── Passage given ──

In this case, input detecting members 15 and 16 are provided as the input detecting members. The input detecting member 15 has a resistor RY2 formed along a shorter side (in the direction of the Y-axis) of an input surface in the form of a rectangle. Electrodes 15a and 15b are provided on both ends of the resistor RY2, and lead wires 15e are led out from the resistor RY2 in parallel with the X-axis thereof. The lead wires 15e are formed at intervals corresponding to pixels in the direction of the Y-axis.
The input detecting member 16 has a resistor RX2 formed along a longer side (in the direction of the X-axis) of the input surface in the form of a rectangle. Electrodes 16a and 16b are provided on both ends of the resistor RX2, and lead wires 16e are led out from the resistor RX2 in parallel with the Y-axis thereof. The lead wires 16e are formed at intervals corresponding to pixels in the direction of the X-axis.

───
── Supplied material ──

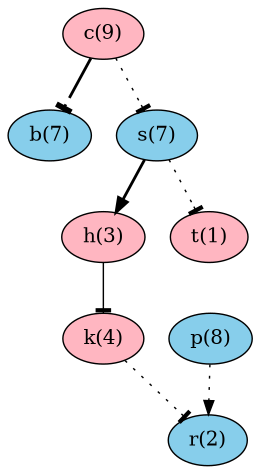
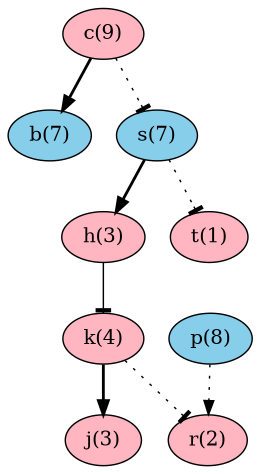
  digraph {
    ordering=out
    node [fillcolor=lightpink style=filled]
    edge [arrowhead=normal style=dotted]
    n1 [fillcolor=skyblue label="b(7)"]
    n2 [label="c(9)"]
    n3 [fillcolor=skyblue label="s(7)"]
    n4 [label="h(3)"]
    n5 [label="t(1)"]
    n6 [label="k(4)"]
-   n8 [fillcolor=skyblue label="r(2)"]
+   n7 [label="j(3)"]
+   n8 [label="r(2)"]
    n9 [fillcolor=skyblue label="p(8)"]
-   n2 -> n1 [arrowhead=tee style=bold]
+   n2 -> n1 [style=bold]
    n2 -> n3 [arrowhead=tee]
    n3 -> n4 [style=bold]
    n3 -> n5 [arrowhead=tee]
    n4 -> n6 [arrowhead=tee side=right style=solid]
+   n6 -> n7 [style=bold]
    n6 -> n8 [arrowhead=tee]
    n9 -> n8 [side=right]
  }
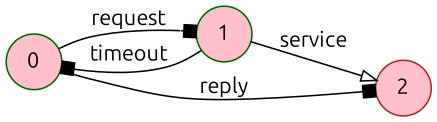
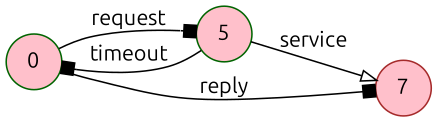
  digraph {
    fontname=Ubuntu
    rankdir=LR
    node [color=darkgreen fillcolor=pink fontname=Ubuntu shape=circle style=filled]
    edge [arrowhead=box fontname=Ubuntu]
    0
-   1
-   2 [color=brown]
+   1 [label=5]
+   2 [color=brown label=7]
    0 -> 1 [label=request]
    0 -> 2 [label=reply]
    1 -> 0 [label=timeout]
    1 -> 2 [arrowhead=onormal label=service]
  }
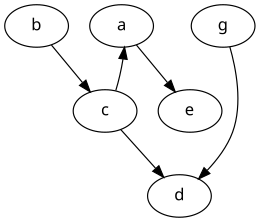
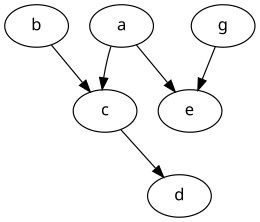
  digraph {
    fontname="Noto Sans"
    node [Weight=3 fontname="Noto Sans"]
    edge [Weight=1 fontname="Noto Sans"]
    a
    c
    e
    d [Weight=4]
    b [Weight=2]
    g [Weight=2]
-   c -> a [Weight=2]
+   a -> c [Weight=2]
    a -> e
    c -> d
    b -> c [Weight=2]
-   g -> d
+   g -> e
  }
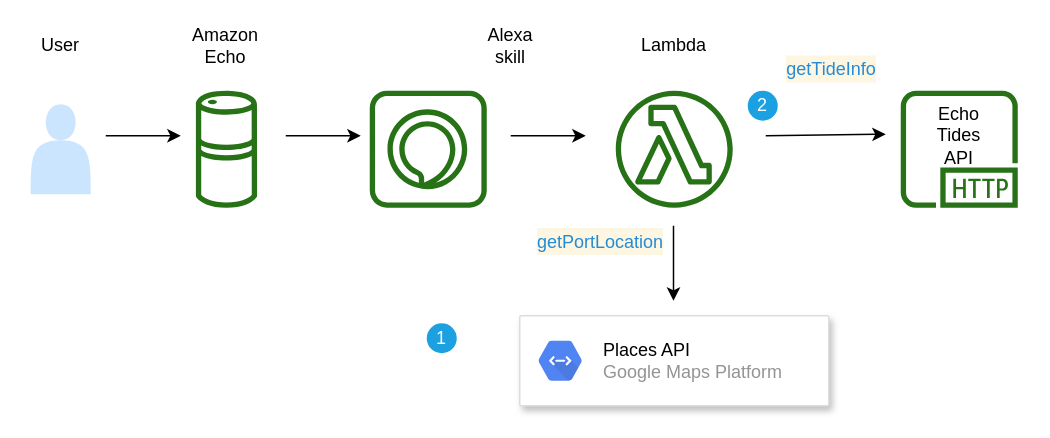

───

Set of tasks:
1. Answer the following questions using the passage on input detecting members.
(a) Along which side of the rectangular input surface is the resistor RY2 formed?
(b) Which electrodes are provided on both ends of the resistor RX2?
(c) The lead wires 16e are led out in parallel with which axis?
2. Locate every line of the listing that contains the string "Ubuntu", and copy each such line. Case counts.

Solution set:
1.
(a) Along a shorter side, in the direction of the Y-axis.
(b) Electrodes 16a and 16b.
(c) The Y-axis.

2.
    fontname=Ubuntu
    node [color=darkgreen fillcolor=pink fontname=Ubuntu shape=circle style=filled]
    edge [arrowhead=box fontname=Ubuntu]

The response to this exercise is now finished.